(Saved data entries)
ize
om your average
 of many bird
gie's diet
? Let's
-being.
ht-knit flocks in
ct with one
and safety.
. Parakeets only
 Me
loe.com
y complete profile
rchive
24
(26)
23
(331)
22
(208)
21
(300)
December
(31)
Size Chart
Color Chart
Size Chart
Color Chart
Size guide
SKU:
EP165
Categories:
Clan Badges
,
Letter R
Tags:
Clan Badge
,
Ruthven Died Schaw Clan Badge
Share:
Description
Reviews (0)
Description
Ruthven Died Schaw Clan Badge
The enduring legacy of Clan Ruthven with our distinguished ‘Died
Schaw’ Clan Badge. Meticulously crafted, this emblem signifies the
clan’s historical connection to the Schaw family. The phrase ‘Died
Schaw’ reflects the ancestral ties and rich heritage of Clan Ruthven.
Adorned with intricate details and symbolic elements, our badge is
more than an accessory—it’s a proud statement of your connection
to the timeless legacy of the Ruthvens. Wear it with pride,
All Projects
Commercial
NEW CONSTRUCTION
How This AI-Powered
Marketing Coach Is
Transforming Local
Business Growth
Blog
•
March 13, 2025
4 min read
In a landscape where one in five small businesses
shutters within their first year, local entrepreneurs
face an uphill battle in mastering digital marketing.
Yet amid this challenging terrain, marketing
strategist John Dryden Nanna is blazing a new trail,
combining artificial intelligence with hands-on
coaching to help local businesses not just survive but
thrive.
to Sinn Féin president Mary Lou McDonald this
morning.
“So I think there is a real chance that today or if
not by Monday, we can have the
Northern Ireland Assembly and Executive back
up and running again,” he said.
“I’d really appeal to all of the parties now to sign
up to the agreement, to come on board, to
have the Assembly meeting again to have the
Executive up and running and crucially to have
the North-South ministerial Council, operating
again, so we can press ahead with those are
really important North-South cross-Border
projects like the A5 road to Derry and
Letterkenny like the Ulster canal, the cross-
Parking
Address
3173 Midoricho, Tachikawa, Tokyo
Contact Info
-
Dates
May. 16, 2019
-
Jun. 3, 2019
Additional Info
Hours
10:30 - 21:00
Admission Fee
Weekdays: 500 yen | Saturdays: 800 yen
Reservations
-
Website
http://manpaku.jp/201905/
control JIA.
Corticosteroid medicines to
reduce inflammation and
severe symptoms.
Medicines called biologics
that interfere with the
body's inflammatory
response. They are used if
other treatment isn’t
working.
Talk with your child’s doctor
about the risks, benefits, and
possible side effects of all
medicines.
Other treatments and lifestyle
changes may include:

= INSTRUCTIONS FOR THE TASK =
The entries above need to be repeated in full, exactly as written.

= RESPONSE AREA =
ize
om your average
 of many bird
gie's diet
? Let's
-being.
ht-knit flocks in
ct with one
and safety.
. Parakeets only
 Me
loe.com
y complete profile
rchive
24
(26)
23
(331)
22
(208)
21
(300)
December
(31)
Size Chart
Color Chart
Size Chart
Color Chart
Size guide
SKU:
EP165
Categories:
Clan Badges
,
Letter R
Tags:
Clan Badge
,
Ruthven Died Schaw Clan Badge
Share:
Description
Reviews (0)
Description
Ruthven Died Schaw Clan Badge
The enduring legacy of Clan Ruthven with our distinguished ‘Died
Schaw’ Clan Badge. Meticulously crafted, this emblem signifies the
clan’s historical connection to the Schaw family. The phrase ‘Died
Schaw’ reflects the ancestral ties and rich heritage of Clan Ruthven.
Adorned with intricate details and symbolic elements, our badge is
more than an accessory—it’s a proud statement of your connection
to the timeless legacy of the Ruthvens. Wear it with pride,
All Projects
Commercial
NEW CONSTRUCTION
How This AI-Powered
Marketing Coach Is
Transforming Local
Business Growth
Blog
•
March 13, 2025
4 min read
In a landscape where one in five small businesses
shutters within their first year, local entrepreneurs
face an uphill battle in mastering digital marketing.
Yet amid this challenging terrain, marketing
strategist John Dryden Nanna is blazing a new trail,
combining artificial intelligence with hands-on
coaching to help local businesses not just survive but
thrive.
to Sinn Féin president Mary Lou McDonald this
morning.
“So I think there is a real chance that today or if
not by Monday, we can have the
Northern Ireland Assembly and Executive back
up and running again,” he said.
“I’d really appeal to all of the parties now to sign
up to the agreement, to come on board, to
have the Assembly meeting again to have the
Executive up and running and crucially to have
the North-South ministerial Council, operating
again, so we can press ahead with those are
really important North-South cross-Border
projects like the A5 road to Derry and
Letterkenny like the Ulster canal, the cross-
Parking
Address
3173 Midoricho, Tachikawa, Tokyo
Contact Info
-
Dates
May. 16, 2019
-
Jun. 3, 2019
Additional Info
Hours
10:30 - 21:00
Admission Fee
Weekdays: 500 yen | Saturdays: 800 yen
Reservations
-
Website
http://manpaku.jp/201905/
control JIA.
Corticosteroid medicines to
reduce inflammation and
severe symptoms.
Medicines called biologics
that interfere with the
body's inflammatory
response. They are used if
other treatment isn’t
working.
Talk with your child’s doctor
about the risks, benefits, and
possible side effects of all
medicines.
Other treatments and lifestyle
changes may include:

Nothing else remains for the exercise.